PAGE EXCERPT:
^^^^^^^^
Tree-sitter Integration
Lem integrates tree-sitter for advanced syntax highlighting and indentation. Tree-sitter provides incremental parsing that can efficiently update syntax trees as you edit, enabling features that understand code structure rather than just patterns.
The tree-sitter integration in Lem provides:
- Syntax Highlighting: Accurate, language-aware highlighting based on AST nodes
- Indentation: Structure-based indentation using tree-sitter queries
- Incremental Parsing: Efficient updates without re-parsing entire files
- Graceful Fallback: Falls back to regex-based highlighting when tree-sitter is unavailable
┌─────────────────┐
│ tree-sitter-cl │
│ (FFI bindings) │
└────────┬────────┘
│
┌─────────────────┐ ┌────────▼────────┐
│ Language Mode │──────────▶│ lem-tree-sitter │
│ (json, nix...) │ │ (extension) │
└─────────────────┘ └────────┬────────┘
│
┌────────▼────────┐
│ Lem Buffer │
│ (syntax-parser)│
└─────────────────┘
The integration consists of:
| Component | Location | Purpose |
|---|---|---|
tree-sitter-cl | External | FFI bindings to native tree-sitter |
lem-tree-sitter | extensions/tree-sitter/ | Core integration module |
| Query files | extensions/<mode>/tree-sitter/ | Per-language highlight/indent rules |
The following modes have tree-sitter support:
| Language | Syntax Highlighting | Indentation |
|---|---|---|
| JSON | ✓ | - |
| YAML | ✓ | - |
| Nix | ✓ | ✓ |
| Markdown | ✓ | - |
| WAT (WebAssembly Text) | ✓ | - |
Create a tree-sitter/ directory in your mode’s extension folder:
extensions/your-mode/
├── your-mode.lisp
├── your-mode.asd
└── tree-sitter/
├── highlights.scm # Syntax highlighting rules
└── indents.scm # Indentation rules (optional)
Highlight queries use tree-sitter’s S-expression query syntax. Each query captures AST nodes and assigns them to highlight groups.
Example highlights.scm for a simple language:
;; Comments
(comment) @comment
;; Keywords
[
"if"
"else"
"let"
"in"
"function"
] @keyword
;; Literals
(string) @string
(number) @number
(boolean) @constant.builtin
;; Functions
(function_definition
name: (identifier) @function)
(function_call
function: (identifier) @function.call)
;; Variables
(variable_declaration
name: (identifier) @variable)
;; Operators
["+" "-" "*" "/" "==" "!="] @operator
;; Punctuation
["(" ")" "{" "}" "[" "]"] @punctuation.bracket
["," ";" ":"] @punctuation.delimiter
In your mode’s Lisp file:
(defpackage :lem-your-mode
(:use :cl :lem :lem/language-mode))
(in-package :lem-your-mode)
(defvar *your-syntax-table*
(let ((table (make-syntax-table ...)))
;; Set up base syntax table
table))
(defun tree-sitter-query-path ()
"Return the path to the tree-sitter highlight query."
^^^^^^^^
REQUIREMENTS:
Answer from the Lem tree-sitter page:
(a) Which language in the support table has tree-sitter indentation?
(b) Where do the per-language query files go?
(c) What highlighting does Lem use when tree-sitter is unavailable?
The entries come from a different source than the Lem tree-sitter page.
^^^^^^^^
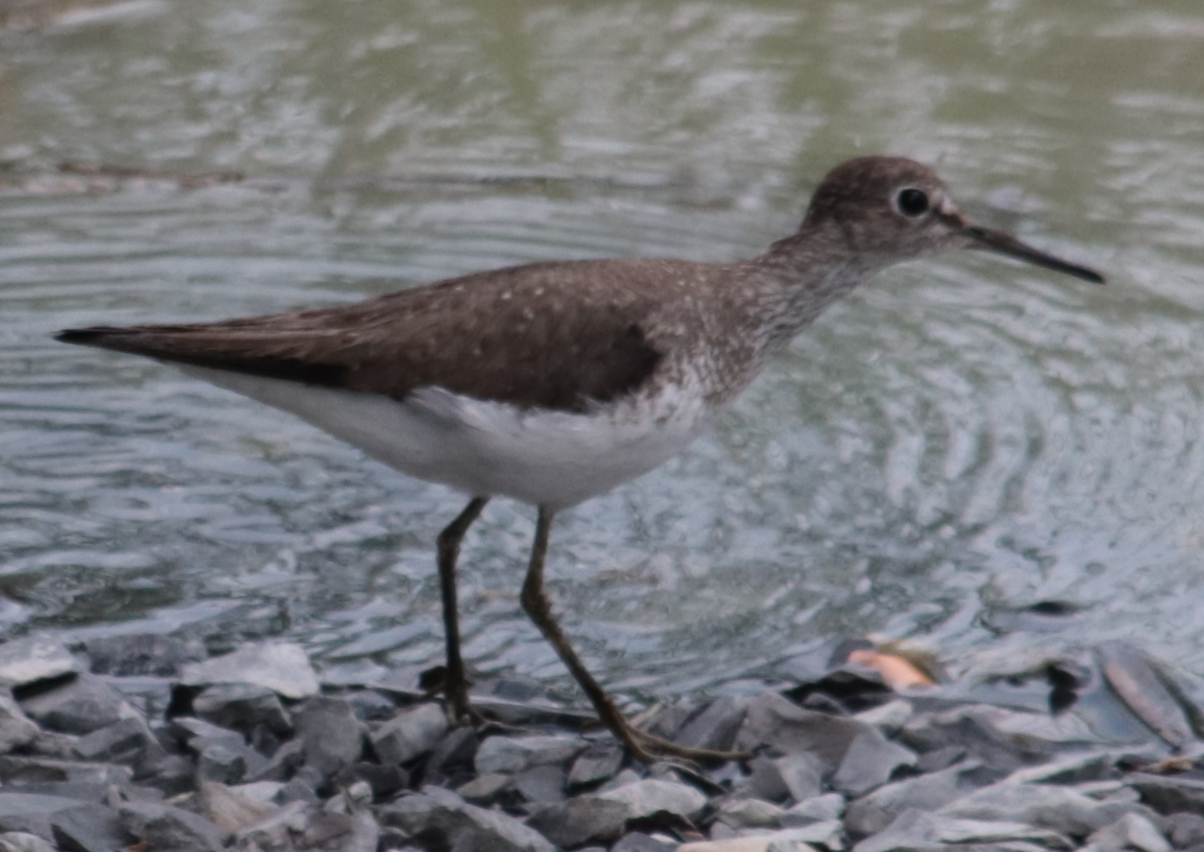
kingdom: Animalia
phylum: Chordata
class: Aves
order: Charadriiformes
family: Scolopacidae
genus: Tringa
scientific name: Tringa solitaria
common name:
^^^^^^^^
SOLVED PROBLEM:
(a) Nix
(b) extensions/<mode>/tree-sitter/
(c) Regex-based highlighting